The recent GLAGOV study tested the effects of PCSK9 inhibition with evolocumab on progression of coronary atherosclerosis in statin-treated 968 patients with coronary artery disease measured by serial intracoronary ultrasonography (IVUS) imaging [135]. LDL-C was 36.6 mg/dL in the statin + evolocumab group vs. 93.0 mg/dL in the statin group. The PCSK9i evolocumab met its primary end point with a reduction in percent atheroma volume for evolocumab (−0.95%) but not placebo (+0.05%) and a greater percentage of patients demonstrating plaque regression (64.3 vs. 47.3%) after 76 weeks. Post hoc analysis examining the relationship between achieved LDL-C level and change in percent atheroma volume showed a linear reduction down to very low LDL-C levels of 20 mg/dL. No safety signals were observed in the GLAGOV study.

Endpoint trials with PCSK9 inhibiting antibodies

The two most important open questions with regard to PCSK9 inhibitor relate to their effects on clinical outcomes and the long-term safety. FOURIER (Further Cardiovascular OUtcomes Research with PCSK9 Inhibition in Subjects with Elevated Risk) is a multinational Phase 3 double-blind, randomized, placebo-controlled trial in 27,564 secondary prevention patients who had either myocardial infarction, an ischemic stroke or symptomatic peripheral artery disease on optimized statin therapy [161] (Fig. 4). Patients were randomized to receive evolocumab s.c. 140 mg every 2 weeks or 420 mg monthly or placebo. LDL-C was lowered from 92 mg/dL (2.4 mM/L) in the statin group to 30 mg/dL (0.78 mM/L) in the patients receiving PCSK9i. Compared to placebo, evolocumab reduced the composite of cardiovascular death, myocardial infarction, or stroke from 7.4 to 5.9% (HR 0.80, 95% CI 0.73–0.88, P < 0.001).
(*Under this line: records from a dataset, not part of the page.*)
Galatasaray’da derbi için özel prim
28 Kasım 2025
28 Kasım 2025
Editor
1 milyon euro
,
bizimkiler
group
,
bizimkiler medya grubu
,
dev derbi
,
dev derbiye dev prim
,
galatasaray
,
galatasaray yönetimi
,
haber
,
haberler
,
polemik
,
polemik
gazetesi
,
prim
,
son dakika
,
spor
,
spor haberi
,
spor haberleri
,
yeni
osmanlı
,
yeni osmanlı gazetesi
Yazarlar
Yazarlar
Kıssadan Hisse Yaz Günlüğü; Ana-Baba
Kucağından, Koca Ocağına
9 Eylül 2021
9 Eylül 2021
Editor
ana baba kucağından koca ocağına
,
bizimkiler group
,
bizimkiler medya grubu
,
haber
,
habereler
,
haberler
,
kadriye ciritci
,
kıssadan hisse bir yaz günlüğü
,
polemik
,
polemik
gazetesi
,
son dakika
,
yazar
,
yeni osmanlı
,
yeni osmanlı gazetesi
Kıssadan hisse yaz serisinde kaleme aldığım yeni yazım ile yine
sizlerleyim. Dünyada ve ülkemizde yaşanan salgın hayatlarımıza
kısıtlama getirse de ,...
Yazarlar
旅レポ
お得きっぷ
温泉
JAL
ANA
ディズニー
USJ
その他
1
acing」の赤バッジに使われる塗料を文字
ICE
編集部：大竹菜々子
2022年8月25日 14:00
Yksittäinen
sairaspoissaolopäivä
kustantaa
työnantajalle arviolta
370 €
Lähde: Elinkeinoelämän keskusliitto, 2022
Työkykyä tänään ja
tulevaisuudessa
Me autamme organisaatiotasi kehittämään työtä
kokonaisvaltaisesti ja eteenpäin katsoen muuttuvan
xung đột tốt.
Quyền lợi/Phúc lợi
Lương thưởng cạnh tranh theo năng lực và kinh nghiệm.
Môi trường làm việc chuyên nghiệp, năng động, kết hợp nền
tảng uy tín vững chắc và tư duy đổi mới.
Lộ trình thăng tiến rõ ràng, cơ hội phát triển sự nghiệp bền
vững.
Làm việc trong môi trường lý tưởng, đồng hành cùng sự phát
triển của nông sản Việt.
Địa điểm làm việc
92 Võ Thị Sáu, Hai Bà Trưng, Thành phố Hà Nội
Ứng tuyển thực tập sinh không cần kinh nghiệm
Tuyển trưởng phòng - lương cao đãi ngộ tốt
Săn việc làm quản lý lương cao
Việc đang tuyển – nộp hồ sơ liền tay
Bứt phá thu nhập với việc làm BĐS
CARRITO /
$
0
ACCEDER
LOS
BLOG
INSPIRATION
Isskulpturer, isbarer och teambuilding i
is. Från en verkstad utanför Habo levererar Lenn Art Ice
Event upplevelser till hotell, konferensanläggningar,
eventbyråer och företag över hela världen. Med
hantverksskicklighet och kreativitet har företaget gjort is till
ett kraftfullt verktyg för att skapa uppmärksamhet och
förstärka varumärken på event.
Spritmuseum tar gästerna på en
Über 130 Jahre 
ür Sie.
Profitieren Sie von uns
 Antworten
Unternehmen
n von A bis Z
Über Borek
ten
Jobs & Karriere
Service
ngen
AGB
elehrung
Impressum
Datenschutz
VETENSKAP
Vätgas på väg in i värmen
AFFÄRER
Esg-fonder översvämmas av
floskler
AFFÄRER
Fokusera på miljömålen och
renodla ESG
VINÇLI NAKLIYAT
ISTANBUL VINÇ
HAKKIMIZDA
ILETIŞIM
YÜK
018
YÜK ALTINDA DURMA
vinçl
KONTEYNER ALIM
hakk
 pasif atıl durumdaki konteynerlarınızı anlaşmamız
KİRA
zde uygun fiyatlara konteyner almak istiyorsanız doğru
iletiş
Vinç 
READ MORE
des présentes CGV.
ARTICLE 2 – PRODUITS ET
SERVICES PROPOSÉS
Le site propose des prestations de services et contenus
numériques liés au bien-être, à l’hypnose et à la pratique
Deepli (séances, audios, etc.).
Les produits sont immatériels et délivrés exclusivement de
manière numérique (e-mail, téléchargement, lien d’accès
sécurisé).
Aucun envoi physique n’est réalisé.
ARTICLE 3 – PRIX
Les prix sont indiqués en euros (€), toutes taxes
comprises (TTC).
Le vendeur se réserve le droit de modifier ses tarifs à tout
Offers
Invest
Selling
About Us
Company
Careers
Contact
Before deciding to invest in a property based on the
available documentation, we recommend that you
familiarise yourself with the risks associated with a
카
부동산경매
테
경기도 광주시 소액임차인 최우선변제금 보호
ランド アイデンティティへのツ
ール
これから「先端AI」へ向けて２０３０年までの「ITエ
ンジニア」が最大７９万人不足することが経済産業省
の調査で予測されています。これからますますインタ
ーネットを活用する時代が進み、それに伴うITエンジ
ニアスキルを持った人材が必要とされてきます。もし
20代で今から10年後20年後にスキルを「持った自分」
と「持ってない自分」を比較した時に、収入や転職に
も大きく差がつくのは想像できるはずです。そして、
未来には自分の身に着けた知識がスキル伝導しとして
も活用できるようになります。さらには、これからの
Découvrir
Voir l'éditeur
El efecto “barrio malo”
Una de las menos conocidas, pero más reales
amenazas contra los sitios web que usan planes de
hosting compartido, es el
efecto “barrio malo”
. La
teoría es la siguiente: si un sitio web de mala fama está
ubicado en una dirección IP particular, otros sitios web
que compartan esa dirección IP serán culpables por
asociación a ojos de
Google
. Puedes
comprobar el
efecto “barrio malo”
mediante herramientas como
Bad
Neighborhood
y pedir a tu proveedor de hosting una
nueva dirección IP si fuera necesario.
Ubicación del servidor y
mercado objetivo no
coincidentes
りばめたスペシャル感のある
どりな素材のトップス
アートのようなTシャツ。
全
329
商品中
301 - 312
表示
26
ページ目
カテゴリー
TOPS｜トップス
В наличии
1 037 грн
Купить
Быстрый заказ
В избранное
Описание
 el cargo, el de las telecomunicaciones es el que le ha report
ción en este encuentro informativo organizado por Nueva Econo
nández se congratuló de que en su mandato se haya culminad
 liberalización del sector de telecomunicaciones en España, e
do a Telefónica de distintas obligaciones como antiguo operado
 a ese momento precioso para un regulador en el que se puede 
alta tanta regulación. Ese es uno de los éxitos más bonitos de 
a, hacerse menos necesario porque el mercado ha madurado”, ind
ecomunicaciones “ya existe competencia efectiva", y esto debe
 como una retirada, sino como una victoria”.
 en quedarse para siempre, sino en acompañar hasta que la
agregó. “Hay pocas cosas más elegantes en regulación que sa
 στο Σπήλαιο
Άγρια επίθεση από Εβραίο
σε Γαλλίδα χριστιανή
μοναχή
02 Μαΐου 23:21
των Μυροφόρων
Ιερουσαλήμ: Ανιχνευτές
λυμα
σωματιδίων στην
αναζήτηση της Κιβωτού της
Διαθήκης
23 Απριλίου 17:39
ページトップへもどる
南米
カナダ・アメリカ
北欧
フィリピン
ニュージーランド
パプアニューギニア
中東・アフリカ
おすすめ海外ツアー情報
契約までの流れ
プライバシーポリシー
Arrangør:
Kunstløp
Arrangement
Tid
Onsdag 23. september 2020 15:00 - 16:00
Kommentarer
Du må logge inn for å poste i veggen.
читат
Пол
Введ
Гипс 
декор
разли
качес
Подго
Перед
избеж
The results were consistent across key subgroups, including the subgroup of patients in the lowest quartile for baseline LDL cholesterol levels. There was no significant difference between the study groups with regard to adverse events (including new-onset diabetes), with the exception of injection-site reactions, which were more common with evolocumab (2.1 vs. 1.6%). Neurocognitive endpoints were specifically assessed in the EBBINGHAUS (Evaluating PCSK9 Binding antiBody Influence oN coGnitive HeAlth in high cardiovascUlar risk Subjects) involving approximately 1900 patients enrolled in the FOURIER outcomes study. The study showed no differences with regard to executive function (Spatial Working Memory strategy index) and secondary endpoints of working memory, memory function, and psychomotor speed [62].

Fig. 4

Ongoing large cardiovascular outcome trials in secondary prevention with PCSK9-inhibiting antibodies. The drugs are applied subcutaneously. The recruitment of ODYSSEY outcomes and FOURIER has been completed. The studies are event driven. LDL-C values are depicted in mg/dL (mM/L). CV cardiovascular, MI myocardial infarction, UA unstable angina

An important second very large outcome trial testing the PCSK9 inhibitor alirocumab, ODYSSEY OUTCOMES (~18,000 patients recently hospitalized for ACS, NCT01663402), is fully recruited (Fig. 4). The results are expected to be reported in 2018. Together with the FOURIER results, these data will provide a definitive basis for the assessment of the risk and the benefit of this young class of drugs and novel scientific information, e.g., with regard to very low LDL-C serum concentrations.